Short problem 1: Reproduce the lines of the stored data listing from the line containing "collectors: C. V. Morton" up to and including the line containing "elevation (m): 400".

Text passage:
Despite the intentional simplicity of Suparna’s daily caretaking rituals, through them she has transformed this closet into a temple. The space (and I suspect the clothes that hang within it) were filled with the smell of incense and the flowers she had offered earlier in the morning, and the expansive shrine image she has arranged, which takes up 2/3 of the room, produces the palpable feeling of a large presence; this room may store clothing, but it ultimately functions and feels like a temple. When she was first establishing her shrine, a friend had advised her against placing the shrine in her closet because it faced her bed, which meant that when she and her husband slept in bed their feet would face the deities, a widely recognized and abhorred sign of disrespect. In the end, Suparna decided to ignore the friend’s advice and establish the shrine in the closet, not only because it offered a quiet intimacy where she could focus during worship, but most importantly because she wanted the deities to be the first thing she saw when she woke up in the morning. In Suparna’s mind, the devotional intent of such a decision outweighed any long-standing socio-religious beliefs about proper ritual comportment. As I heard from many other women, Suparna told me that home shrine making and maintenance needed to be guided by ‘what felt right’, rather than strict ritual protocols if it was to express authentic devotion.

Since 2014, I have been interviewing Bengali American Hindu women living in the Chicagoland area about their home shrines and shrine care traditions in order to understand the functions these spaces and ritual labors have for them. In Bengali households, family matriarchs have historically served as the primary caretakers of the home shrine and its deities. Typically, Bengali women take over care for their in-laws’ already-established home shrine after marriage. This responsibility is assimilated with all of the domestic caretaking labors that have historically been regarded as the duties of a barir bau, the Bengali term for ‘daughter-in-law’ that significantly can also connote ‘housewife’. Because these are the same religious labors that only male, brahmin priests are authorized to perform in public Hindu temples, Bengali matriarchs have effectively served as the priests of the home.

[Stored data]
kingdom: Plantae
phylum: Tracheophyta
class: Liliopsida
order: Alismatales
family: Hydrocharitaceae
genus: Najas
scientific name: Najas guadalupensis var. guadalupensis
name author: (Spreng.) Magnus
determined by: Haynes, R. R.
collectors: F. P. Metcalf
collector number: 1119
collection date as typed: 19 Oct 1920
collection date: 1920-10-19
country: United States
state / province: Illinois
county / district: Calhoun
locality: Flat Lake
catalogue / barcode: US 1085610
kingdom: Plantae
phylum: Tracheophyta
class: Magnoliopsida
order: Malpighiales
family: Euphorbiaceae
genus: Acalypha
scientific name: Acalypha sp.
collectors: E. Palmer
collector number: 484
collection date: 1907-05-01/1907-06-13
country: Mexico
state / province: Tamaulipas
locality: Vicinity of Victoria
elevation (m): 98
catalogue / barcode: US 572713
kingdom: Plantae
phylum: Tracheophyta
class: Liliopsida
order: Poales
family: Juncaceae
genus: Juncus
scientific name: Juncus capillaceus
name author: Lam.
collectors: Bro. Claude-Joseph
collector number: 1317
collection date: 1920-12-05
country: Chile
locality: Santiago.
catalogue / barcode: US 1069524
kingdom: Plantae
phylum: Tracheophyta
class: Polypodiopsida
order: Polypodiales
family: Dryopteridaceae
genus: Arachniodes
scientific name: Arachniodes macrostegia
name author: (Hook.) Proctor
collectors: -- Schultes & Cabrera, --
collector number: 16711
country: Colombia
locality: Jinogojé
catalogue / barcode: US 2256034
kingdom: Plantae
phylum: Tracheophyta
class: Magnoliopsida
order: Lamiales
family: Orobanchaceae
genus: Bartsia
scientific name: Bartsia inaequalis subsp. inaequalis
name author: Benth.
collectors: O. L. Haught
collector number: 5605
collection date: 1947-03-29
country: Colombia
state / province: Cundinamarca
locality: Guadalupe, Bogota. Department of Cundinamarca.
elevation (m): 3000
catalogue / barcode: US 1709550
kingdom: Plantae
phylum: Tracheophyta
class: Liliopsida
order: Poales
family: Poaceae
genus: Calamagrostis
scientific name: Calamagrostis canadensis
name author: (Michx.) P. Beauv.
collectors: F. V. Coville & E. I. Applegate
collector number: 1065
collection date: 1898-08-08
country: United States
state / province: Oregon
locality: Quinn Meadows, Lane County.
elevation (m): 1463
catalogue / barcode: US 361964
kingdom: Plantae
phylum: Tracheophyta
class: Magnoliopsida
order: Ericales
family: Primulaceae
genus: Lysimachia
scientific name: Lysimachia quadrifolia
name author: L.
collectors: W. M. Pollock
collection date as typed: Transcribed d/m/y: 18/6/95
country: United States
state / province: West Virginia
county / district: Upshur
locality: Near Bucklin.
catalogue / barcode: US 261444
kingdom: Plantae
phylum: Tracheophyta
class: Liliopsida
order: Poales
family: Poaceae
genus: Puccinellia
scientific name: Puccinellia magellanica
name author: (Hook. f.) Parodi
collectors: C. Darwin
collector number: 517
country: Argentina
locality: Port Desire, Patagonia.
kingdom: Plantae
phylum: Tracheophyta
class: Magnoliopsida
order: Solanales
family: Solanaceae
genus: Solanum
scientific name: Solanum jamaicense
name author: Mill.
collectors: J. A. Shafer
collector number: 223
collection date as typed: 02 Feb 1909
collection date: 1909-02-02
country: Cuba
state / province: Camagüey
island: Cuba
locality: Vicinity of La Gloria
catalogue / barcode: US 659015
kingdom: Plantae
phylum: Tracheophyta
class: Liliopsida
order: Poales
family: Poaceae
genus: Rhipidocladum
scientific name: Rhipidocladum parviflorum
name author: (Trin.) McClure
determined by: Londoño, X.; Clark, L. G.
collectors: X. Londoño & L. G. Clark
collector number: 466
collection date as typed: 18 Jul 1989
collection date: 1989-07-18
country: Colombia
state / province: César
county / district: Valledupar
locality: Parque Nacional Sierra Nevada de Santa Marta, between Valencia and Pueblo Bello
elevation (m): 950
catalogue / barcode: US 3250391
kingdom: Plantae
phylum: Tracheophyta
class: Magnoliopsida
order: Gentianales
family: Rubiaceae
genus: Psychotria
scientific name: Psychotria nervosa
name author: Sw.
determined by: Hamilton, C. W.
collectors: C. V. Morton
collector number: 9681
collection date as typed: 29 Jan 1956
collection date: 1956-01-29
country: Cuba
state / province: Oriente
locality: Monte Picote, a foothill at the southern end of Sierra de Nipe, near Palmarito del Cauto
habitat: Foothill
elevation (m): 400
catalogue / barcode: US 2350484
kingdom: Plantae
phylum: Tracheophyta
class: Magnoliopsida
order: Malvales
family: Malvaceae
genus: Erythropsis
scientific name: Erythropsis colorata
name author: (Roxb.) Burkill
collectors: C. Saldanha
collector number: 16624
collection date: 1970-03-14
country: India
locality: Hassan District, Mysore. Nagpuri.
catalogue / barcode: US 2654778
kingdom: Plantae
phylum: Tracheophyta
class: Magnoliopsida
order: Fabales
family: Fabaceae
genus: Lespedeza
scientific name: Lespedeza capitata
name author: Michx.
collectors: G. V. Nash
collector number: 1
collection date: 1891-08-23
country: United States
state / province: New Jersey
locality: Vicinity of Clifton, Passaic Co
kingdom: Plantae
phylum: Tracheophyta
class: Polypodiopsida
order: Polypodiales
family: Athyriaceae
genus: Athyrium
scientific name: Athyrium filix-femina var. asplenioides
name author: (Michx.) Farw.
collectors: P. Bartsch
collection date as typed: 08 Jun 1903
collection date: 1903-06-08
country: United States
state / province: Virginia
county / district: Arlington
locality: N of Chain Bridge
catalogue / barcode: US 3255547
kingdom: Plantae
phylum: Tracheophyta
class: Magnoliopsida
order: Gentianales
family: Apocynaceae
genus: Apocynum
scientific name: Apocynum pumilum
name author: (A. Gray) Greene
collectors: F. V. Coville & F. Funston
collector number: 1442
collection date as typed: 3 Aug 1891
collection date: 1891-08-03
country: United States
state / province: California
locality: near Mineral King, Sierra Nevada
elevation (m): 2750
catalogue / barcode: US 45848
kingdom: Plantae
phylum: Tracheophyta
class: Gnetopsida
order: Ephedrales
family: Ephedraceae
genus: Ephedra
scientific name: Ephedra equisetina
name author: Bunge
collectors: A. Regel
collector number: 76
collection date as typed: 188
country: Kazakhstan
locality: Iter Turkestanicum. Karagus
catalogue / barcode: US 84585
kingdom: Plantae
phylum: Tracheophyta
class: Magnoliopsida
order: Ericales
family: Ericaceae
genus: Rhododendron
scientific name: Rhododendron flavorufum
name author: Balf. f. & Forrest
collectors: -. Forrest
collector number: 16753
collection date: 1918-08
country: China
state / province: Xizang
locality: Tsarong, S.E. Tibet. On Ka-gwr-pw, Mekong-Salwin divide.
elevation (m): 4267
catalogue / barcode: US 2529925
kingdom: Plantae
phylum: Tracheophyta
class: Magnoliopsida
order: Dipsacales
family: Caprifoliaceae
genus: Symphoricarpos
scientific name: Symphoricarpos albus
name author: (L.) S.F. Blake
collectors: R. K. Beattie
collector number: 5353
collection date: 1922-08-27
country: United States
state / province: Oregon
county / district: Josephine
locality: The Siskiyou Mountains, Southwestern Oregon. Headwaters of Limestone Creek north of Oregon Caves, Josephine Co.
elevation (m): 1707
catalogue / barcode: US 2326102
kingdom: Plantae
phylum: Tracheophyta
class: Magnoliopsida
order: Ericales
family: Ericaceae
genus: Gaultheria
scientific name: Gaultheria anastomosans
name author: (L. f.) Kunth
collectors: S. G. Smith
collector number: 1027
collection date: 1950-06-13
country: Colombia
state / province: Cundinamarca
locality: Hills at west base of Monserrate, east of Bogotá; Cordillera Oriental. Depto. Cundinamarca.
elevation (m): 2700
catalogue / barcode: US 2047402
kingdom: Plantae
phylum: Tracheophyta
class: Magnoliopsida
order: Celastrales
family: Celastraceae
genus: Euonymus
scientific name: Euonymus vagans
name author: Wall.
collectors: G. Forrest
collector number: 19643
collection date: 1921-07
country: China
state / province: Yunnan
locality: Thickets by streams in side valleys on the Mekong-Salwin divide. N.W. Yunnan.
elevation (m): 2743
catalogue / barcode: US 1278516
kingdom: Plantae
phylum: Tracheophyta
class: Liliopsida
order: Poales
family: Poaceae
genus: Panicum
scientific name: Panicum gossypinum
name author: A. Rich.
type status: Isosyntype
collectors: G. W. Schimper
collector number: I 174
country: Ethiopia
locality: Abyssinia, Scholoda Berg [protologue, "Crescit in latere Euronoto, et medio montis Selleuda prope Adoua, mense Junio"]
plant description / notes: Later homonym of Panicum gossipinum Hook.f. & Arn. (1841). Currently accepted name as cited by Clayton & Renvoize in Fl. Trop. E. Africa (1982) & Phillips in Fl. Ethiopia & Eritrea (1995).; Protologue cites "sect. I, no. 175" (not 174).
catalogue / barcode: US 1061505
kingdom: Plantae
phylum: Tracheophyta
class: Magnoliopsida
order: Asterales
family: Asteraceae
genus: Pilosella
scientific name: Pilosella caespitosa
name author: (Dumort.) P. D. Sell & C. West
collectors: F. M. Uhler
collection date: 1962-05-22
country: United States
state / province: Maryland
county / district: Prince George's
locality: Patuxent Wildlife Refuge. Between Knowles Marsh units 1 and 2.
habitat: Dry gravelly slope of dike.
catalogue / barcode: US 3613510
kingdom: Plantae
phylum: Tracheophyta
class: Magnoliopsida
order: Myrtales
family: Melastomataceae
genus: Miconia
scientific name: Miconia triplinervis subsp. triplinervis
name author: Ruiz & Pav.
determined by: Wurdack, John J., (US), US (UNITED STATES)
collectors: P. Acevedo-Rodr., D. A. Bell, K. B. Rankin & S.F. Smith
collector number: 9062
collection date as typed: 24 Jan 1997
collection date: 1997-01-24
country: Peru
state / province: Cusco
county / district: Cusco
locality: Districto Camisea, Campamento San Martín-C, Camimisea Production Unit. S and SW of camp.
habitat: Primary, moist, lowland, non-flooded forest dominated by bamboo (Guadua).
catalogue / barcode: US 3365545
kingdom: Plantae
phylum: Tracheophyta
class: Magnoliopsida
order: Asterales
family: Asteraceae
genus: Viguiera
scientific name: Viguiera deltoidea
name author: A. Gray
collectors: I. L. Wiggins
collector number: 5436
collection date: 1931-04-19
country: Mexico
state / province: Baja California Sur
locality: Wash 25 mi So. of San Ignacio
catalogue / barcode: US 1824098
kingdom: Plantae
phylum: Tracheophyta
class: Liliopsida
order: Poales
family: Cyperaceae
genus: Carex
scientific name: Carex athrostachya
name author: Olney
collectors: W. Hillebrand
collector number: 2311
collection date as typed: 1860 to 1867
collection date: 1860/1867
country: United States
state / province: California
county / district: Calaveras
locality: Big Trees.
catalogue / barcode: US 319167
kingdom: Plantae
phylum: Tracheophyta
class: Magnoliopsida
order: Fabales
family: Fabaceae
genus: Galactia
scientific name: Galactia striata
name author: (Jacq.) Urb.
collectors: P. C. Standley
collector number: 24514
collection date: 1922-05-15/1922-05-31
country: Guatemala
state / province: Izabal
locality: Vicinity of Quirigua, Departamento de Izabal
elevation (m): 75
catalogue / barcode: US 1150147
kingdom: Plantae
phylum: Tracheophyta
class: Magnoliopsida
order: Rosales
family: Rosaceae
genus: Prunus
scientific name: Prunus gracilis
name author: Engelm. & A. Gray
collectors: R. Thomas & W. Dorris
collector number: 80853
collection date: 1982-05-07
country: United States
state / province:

Short problem 2: Write out the passage on Bengali American home shrines from "Since 2014, I" up to and including "of the home.", renaming "matriarchs" to "elders" wherever it appears.

Reply 1:
collectors: C. V. Morton
collector number: 9681
collection date as typed: 29 Jan 1956
collection date: 1956-01-29
country: Cuba
state / province: Oriente
locality: Monte Picote, a foothill at the southern end of Sierra de Nipe, near Palmarito del Cauto
habitat: Foothill
elevation (m): 400

Reply 2:
Since 2014, I have been interviewing Bengali American Hindu women living in the Chicagoland area about their home shrines and shrine care traditions in order to understand the functions these spaces and ritual labors have for them. In Bengali households, family elders have historically served as the primary caretakers of the home shrine and its deities. Typically, Bengali women take over care for their in-laws’ already-established home shrine after marriage. This responsibility is assimilated with all of the domestic caretaking labors that have historically been regarded as the duties of a barir bau, the Bengali term for ‘daughter-in-law’ that significantly can also connote ‘housewife’. Because these are the same religious labors that only male, brahmin priests are authorized to perform in public Hindu temples, Bengali elders have effectively served as the priests of the home.